-- DIRECTIONS FOR THIS TASK --
Print all of the records below again without a single difference.

-- DATA --
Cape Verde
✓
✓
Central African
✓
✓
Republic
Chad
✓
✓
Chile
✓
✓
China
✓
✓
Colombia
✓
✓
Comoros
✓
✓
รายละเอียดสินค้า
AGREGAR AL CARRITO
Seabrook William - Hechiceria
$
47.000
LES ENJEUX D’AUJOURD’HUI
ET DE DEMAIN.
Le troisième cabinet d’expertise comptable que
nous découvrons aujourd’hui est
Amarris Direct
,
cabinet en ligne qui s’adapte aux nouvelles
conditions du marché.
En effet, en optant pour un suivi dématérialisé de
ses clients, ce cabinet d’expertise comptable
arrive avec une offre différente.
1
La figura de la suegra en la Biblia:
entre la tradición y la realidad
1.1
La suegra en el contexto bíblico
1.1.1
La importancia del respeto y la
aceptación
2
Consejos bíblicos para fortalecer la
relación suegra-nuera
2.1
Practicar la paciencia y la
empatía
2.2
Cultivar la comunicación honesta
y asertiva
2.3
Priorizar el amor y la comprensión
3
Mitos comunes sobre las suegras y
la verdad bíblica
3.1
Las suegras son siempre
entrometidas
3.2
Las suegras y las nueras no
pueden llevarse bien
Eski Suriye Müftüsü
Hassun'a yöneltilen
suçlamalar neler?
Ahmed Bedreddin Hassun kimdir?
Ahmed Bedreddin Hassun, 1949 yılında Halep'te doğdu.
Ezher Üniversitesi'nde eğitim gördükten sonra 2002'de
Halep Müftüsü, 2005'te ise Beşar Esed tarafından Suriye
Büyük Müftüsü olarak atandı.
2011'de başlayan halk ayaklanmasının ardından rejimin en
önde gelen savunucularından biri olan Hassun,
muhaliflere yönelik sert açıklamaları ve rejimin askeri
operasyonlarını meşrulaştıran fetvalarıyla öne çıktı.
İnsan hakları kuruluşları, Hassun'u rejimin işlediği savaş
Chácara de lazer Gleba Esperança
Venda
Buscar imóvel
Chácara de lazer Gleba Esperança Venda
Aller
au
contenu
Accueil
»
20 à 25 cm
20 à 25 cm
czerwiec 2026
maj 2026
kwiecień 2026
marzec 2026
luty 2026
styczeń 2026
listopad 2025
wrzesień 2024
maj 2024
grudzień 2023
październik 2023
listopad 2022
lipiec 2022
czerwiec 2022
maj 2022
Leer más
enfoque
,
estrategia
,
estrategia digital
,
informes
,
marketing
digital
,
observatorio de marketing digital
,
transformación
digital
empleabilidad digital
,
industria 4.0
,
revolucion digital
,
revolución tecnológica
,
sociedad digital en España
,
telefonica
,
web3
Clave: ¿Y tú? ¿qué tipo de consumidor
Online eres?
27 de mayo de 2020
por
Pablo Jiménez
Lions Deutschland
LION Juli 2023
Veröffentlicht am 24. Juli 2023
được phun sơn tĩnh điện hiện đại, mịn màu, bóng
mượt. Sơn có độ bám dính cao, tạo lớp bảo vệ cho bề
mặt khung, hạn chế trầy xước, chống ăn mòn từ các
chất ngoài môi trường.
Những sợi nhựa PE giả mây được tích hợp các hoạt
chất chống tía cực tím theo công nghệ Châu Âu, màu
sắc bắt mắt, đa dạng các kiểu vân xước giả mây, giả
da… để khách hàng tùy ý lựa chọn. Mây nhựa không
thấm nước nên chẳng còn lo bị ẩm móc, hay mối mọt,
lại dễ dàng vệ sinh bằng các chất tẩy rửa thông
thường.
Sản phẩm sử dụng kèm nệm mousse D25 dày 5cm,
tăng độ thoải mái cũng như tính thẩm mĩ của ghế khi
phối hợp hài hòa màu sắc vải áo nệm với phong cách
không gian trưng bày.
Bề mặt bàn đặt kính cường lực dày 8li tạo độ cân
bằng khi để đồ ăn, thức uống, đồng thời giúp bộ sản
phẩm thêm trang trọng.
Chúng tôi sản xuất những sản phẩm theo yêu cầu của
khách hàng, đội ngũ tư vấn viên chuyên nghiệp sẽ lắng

-- WORKED SOLUTION --
Cape Verde
✓
✓
Central African
✓
✓
Republic
Chad
✓
✓
Chile
✓
✓
China
✓
✓
Colombia
✓
✓
Comoros
✓
✓
รายละเอียดสินค้า
AGREGAR AL CARRITO
Seabrook William - Hechiceria
$
47.000
LES ENJEUX D’AUJOURD’HUI
ET DE DEMAIN.
Le troisième cabinet d’expertise comptable que
nous découvrons aujourd’hui est
Amarris Direct
,
cabinet en ligne qui s’adapte aux nouvelles
conditions du marché.
En effet, en optant pour un suivi dématérialisé de
ses clients, ce cabinet d’expertise comptable
arrive avec une offre différente.
1
La figura de la suegra en la Biblia:
entre la tradición y la realidad
1.1
La suegra en el contexto bíblico
1.1.1
La importancia del respeto y la
aceptación
2
Consejos bíblicos para fortalecer la
relación suegra-nuera
2.1
Practicar la paciencia y la
empatía
2.2
Cultivar la comunicación honesta
y asertiva
2.3
Priorizar el amor y la comprensión
3
Mitos comunes sobre las suegras y
la verdad bíblica
3.1
Las suegras son siempre
entrometidas
3.2
Las suegras y las nueras no
pueden llevarse bien
Eski Suriye Müftüsü
Hassun'a yöneltilen
suçlamalar neler?
Ahmed Bedreddin Hassun kimdir?
Ahmed Bedreddin Hassun, 1949 yılında Halep'te doğdu.
Ezher Üniversitesi'nde eğitim gördükten sonra 2002'de
Halep Müftüsü, 2005'te ise Beşar Esed tarafından Suriye
Büyük Müftüsü olarak atandı.
2011'de başlayan halk ayaklanmasının ardından rejimin en
önde gelen savunucularından biri olan Hassun,
muhaliflere yönelik sert açıklamaları ve rejimin askeri
operasyonlarını meşrulaştıran fetvalarıyla öne çıktı.
İnsan hakları kuruluşları, Hassun'u rejimin işlediği savaş
Chácara de lazer Gleba Esperança
Venda
Buscar imóvel
Chácara de lazer Gleba Esperança Venda
Aller
au
contenu
Accueil
»
20 à 25 cm
20 à 25 cm
czerwiec 2026
maj 2026
kwiecień 2026
marzec 2026
luty 2026
styczeń 2026
listopad 2025
wrzesień 2024
maj 2024
grudzień 2023
październik 2023
listopad 2022
lipiec 2022
czerwiec 2022
maj 2022
Leer más
enfoque
,
estrategia
,
estrategia digital
,
informes
,
marketing
digital
,
observatorio de marketing digital
,
transformación
digital
empleabilidad digital
,
industria 4.0
,
revolucion digital
,
revolución tecnológica
,
sociedad digital en España
,
telefonica
,
web3
Clave: ¿Y tú? ¿qué tipo de consumidor
Online eres?
27 de mayo de 2020
por
Pablo Jiménez
Lions Deutschland
LION Juli 2023
Veröffentlicht am 24. Juli 2023
được phun sơn tĩnh điện hiện đại, mịn màu, bóng
mượt. Sơn có độ bám dính cao, tạo lớp bảo vệ cho bề
mặt khung, hạn chế trầy xước, chống ăn mòn từ các
chất ngoài môi trường.
Những sợi nhựa PE giả mây được tích hợp các hoạt
chất chống tía cực tím theo công nghệ Châu Âu, màu
sắc bắt mắt, đa dạng các kiểu vân xước giả mây, giả
da… để khách hàng tùy ý lựa chọn. Mây nhựa không
thấm nước nên chẳng còn lo bị ẩm móc, hay mối mọt,
lại dễ dàng vệ sinh bằng các chất tẩy rửa thông
thường.
Sản phẩm sử dụng kèm nệm mousse D25 dày 5cm,
tăng độ thoải mái cũng như tính thẩm mĩ của ghế khi
phối hợp hài hòa màu sắc vải áo nệm với phong cách
không gian trưng bày.
Bề mặt bàn đặt kính cường lực dày 8li tạo độ cân
bằng khi để đồ ăn, thức uống, đồng thời giúp bộ sản
phẩm thêm trang trọng.
Chúng tôi sản xuất những sản phẩm theo yêu cầu của
khách hàng, đội ngũ tư vấn viên chuyên nghiệp sẽ lắng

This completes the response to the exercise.